Repeat, character for character, the lines of the records starting at the first line and ending at the line that contains "к футболу, и".

··· PROVIDED INFORMATION ···

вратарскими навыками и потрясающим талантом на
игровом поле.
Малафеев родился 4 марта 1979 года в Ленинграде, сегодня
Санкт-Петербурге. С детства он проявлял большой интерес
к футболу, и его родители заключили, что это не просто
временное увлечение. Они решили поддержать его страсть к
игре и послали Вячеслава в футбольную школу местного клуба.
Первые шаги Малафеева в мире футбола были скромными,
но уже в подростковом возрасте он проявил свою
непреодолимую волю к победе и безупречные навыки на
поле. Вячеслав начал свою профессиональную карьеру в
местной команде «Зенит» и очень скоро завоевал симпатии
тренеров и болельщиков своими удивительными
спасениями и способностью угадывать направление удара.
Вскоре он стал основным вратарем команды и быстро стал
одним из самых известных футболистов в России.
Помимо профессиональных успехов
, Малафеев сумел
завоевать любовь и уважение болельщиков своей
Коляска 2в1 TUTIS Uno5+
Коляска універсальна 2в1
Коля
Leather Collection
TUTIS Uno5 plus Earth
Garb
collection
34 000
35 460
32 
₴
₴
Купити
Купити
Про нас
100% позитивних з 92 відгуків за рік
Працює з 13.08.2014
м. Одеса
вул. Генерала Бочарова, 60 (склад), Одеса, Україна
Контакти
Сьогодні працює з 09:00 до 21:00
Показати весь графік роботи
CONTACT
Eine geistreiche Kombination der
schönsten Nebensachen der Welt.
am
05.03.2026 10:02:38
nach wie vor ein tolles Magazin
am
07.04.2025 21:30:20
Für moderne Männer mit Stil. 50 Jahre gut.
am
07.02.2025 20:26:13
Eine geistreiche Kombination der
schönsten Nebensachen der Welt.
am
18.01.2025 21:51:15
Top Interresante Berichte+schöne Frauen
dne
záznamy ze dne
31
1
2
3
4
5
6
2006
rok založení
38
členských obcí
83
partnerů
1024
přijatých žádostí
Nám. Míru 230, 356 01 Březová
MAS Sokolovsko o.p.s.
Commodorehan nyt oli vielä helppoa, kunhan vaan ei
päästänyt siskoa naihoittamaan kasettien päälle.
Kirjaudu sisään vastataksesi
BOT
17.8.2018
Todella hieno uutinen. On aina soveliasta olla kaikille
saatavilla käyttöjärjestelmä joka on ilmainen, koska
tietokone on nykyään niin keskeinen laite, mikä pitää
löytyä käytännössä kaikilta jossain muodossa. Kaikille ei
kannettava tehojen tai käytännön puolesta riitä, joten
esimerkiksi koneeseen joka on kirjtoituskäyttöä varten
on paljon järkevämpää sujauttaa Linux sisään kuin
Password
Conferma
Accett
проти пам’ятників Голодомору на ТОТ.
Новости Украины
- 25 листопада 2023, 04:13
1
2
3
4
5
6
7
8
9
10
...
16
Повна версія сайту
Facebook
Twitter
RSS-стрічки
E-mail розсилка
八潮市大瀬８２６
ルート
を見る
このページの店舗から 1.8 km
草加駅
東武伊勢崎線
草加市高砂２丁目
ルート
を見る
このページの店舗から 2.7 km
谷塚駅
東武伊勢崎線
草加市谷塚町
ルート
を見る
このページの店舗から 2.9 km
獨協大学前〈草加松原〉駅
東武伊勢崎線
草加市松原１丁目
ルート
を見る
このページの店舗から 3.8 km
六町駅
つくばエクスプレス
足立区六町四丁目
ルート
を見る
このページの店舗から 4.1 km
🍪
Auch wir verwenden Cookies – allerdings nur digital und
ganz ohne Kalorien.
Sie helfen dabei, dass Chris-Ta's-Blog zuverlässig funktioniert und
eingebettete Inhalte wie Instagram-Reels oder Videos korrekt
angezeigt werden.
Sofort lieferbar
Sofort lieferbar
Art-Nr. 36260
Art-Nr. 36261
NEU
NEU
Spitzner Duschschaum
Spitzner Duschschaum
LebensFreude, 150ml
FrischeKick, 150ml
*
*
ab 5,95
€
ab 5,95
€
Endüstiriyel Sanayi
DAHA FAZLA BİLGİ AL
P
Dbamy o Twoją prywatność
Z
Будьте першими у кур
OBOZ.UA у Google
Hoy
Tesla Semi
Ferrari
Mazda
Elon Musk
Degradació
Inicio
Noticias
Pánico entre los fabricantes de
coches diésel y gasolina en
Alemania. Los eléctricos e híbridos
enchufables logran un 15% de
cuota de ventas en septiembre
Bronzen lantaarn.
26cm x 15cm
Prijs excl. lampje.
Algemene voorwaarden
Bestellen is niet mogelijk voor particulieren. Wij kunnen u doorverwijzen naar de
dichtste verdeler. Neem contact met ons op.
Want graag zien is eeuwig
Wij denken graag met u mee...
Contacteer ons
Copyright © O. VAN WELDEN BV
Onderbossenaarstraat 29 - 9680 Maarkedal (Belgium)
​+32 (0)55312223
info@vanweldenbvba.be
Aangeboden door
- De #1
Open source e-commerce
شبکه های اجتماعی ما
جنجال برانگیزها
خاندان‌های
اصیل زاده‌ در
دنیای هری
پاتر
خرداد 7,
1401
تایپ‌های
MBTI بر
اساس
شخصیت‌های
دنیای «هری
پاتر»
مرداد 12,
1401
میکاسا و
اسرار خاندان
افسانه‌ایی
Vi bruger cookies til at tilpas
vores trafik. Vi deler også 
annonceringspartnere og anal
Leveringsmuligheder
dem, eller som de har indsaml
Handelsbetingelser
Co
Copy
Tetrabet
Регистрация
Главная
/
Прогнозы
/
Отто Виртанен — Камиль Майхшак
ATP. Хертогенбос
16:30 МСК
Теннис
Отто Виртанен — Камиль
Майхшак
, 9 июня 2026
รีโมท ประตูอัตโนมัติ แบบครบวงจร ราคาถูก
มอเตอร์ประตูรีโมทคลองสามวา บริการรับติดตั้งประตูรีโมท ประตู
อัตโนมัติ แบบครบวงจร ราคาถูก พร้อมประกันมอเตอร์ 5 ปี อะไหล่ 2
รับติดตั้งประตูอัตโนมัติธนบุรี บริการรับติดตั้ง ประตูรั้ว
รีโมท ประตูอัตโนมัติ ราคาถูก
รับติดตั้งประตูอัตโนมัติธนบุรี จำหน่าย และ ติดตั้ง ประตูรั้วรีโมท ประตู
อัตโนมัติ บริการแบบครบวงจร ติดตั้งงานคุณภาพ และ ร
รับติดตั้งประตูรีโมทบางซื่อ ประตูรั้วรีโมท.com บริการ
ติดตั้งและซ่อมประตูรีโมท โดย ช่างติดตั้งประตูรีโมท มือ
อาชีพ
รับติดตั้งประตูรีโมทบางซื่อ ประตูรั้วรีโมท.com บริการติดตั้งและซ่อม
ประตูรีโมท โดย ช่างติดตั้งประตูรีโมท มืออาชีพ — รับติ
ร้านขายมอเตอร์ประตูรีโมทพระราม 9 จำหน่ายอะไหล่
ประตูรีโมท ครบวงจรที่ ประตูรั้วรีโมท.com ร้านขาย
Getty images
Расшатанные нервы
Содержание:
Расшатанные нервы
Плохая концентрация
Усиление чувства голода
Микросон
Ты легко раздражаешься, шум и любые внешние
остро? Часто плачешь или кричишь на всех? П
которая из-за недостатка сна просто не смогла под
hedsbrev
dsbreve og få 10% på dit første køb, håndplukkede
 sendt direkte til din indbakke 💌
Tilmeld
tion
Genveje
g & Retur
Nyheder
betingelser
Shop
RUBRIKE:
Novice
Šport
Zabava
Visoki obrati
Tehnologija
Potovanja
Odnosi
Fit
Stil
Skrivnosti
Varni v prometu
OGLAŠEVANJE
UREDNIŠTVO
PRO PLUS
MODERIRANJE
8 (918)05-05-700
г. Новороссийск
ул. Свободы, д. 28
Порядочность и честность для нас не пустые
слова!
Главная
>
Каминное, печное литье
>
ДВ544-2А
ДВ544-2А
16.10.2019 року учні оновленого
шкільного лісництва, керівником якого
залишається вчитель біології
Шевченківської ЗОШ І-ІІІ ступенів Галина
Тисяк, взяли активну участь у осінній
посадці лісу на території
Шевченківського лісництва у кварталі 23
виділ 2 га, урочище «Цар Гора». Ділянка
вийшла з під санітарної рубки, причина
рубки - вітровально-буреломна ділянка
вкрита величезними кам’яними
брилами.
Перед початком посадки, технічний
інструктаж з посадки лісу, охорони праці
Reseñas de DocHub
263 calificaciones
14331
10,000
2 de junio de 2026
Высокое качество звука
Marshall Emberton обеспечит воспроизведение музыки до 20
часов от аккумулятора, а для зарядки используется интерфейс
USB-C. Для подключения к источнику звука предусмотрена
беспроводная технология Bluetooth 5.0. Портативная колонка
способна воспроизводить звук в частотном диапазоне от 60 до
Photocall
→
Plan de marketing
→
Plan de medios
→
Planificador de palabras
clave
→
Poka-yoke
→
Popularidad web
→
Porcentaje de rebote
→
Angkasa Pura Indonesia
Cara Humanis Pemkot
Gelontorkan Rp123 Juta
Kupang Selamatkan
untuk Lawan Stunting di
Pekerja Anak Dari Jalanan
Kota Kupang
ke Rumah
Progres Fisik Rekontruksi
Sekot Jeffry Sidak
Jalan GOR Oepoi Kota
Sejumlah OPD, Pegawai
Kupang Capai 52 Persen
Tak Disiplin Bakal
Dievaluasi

···

-- RESPONSE TO THE TASK --
вратарскими навыками и потрясающим талантом на
игровом поле.
Малафеев родился 4 марта 1979 года в Ленинграде, сегодня
Санкт-Петербурге. С детства он проявлял большой интерес
к футболу, и его родители заключили, что это не просто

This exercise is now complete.